The moment I sat down in my seat, everything was black and white. No color could be seen through my eyes. There was no more light shining through the dark browns of my eyes. Yet, I was okay with how not that much mattered to me at the time. There may as well have been a rain cloud above me as I walked through the school, tired and with no energy to make it through the day. I sat down in my seat as I put my head down on my table. The muscles in my body couldn’t even hold my head; my strength had washed away along with the color. However, I was already told to move and sit with people that I don’t even know.
I hated that.
I hated talking to people because I saw no joy in it, the black and white mindset consumed me to the point that I had no desire to change the way I think or see. Just black and white. Little did I know that this one class would save me from my own thoughts.
Big pieces of paper covered the table. This was followed by paints, water, and brushes of different sizes, with the table surrounded by unknown faces. My second to last class of the day: Art. Frankly, it was the only class I didn’t want to curl up in a ball and cry not to avoid; the only class that gave me a break from the bullet of words that hit me when I got home. Even if I didn’t know how to appreciate the color with in it, it was calming nonetheless. But now I was forced to be around people that I didn’t even know? I guess you can’t escape everything…
I sat at the new table with my group as the teacher explained the project to the class: paint and draw whatever you wanted so long as it was Christmas themed. Simple enough. I didn’t talk much at the beginning. This was mainly because I didn’t know how. During class, I kept my head down, grabbed an array of art equipment. I was anxiously thinking to myself, since the last thing I wanted was to embarrass myself in front of others. I kept glancing at this one girl who sat across from me. Purple hair and hazel eyes. Those were the first two colors I saw besides black and white. I didn’t know why or how, but I found myself nervous in a good way. I saw colors. And by some miracle, I was able to start a conversation.
That one conversation changed everything for me. Day by day, I felt the colors. The more I spent time with that girl, the more happiness and hope returned. I never would have thought I could be so emotionally attached to someone who has done nothing but help me improve myself and get me where I am today. I honestly don’t think I would be here if it wasn’t for her.

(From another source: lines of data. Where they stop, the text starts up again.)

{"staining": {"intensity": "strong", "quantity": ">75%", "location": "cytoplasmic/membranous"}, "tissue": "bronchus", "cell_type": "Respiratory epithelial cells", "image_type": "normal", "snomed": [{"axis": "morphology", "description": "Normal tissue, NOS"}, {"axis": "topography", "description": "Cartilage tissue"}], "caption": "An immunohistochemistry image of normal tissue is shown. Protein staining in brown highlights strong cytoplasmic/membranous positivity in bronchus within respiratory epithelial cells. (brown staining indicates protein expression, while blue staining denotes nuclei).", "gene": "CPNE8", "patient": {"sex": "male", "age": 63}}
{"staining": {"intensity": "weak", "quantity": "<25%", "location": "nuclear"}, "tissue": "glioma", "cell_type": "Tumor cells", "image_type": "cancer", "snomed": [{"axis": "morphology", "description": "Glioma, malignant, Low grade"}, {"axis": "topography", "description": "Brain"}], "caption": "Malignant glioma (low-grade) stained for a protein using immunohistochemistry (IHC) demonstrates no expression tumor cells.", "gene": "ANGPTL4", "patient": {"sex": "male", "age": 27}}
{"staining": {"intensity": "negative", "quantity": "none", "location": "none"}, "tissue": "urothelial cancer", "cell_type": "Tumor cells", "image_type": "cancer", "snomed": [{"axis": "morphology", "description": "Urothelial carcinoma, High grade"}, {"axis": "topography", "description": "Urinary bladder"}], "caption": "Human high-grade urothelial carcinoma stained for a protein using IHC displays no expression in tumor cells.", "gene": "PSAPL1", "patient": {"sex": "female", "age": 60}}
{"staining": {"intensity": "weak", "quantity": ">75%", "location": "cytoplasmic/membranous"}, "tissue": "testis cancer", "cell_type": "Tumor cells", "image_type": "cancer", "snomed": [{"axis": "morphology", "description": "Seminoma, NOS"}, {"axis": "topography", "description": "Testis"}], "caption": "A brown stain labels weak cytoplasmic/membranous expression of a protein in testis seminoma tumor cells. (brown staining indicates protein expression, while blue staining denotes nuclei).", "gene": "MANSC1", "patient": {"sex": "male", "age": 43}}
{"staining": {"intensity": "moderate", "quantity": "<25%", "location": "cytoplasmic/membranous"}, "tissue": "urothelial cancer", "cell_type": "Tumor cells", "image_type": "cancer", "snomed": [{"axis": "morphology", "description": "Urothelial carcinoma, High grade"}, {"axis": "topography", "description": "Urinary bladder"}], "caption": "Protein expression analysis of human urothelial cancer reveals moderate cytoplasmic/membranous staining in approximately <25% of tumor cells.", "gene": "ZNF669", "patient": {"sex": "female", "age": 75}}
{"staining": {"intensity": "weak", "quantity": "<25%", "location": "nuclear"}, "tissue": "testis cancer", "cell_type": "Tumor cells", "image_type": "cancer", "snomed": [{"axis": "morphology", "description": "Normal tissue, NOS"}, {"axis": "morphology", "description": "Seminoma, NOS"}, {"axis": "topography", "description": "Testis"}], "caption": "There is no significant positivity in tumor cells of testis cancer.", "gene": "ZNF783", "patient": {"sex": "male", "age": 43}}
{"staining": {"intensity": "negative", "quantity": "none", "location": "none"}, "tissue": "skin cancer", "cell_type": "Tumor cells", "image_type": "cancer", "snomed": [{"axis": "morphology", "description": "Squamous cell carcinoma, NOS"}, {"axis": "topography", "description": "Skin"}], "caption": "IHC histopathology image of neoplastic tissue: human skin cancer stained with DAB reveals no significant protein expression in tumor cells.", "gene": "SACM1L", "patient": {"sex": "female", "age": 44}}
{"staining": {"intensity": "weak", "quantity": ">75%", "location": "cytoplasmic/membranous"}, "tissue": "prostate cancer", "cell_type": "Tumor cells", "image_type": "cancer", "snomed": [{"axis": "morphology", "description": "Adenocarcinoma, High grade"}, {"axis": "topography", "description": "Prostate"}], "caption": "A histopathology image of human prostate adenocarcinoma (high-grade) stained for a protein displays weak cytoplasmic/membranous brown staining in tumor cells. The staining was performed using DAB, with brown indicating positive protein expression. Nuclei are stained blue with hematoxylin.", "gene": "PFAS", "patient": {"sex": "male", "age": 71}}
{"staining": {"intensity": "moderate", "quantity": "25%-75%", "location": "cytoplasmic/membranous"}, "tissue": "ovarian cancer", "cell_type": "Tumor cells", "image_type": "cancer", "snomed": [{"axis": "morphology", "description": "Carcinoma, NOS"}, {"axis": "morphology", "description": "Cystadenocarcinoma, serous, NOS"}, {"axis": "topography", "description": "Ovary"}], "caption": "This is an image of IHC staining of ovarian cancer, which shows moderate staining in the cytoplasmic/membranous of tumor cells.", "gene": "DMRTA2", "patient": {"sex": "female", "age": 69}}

That’s why it’s important for people to push outside of their comfort zone and keep looking for the bright side of life. There’s more to life than the challenges that it puts us through. This story is my way to share this experience so others can find the color in their life, and as a thank you the purple haired girl who was able to save the monochrome girl that I used to be and being some color into her life. Don’t lose your hope, that color will always find a way to repaint your views one way or another.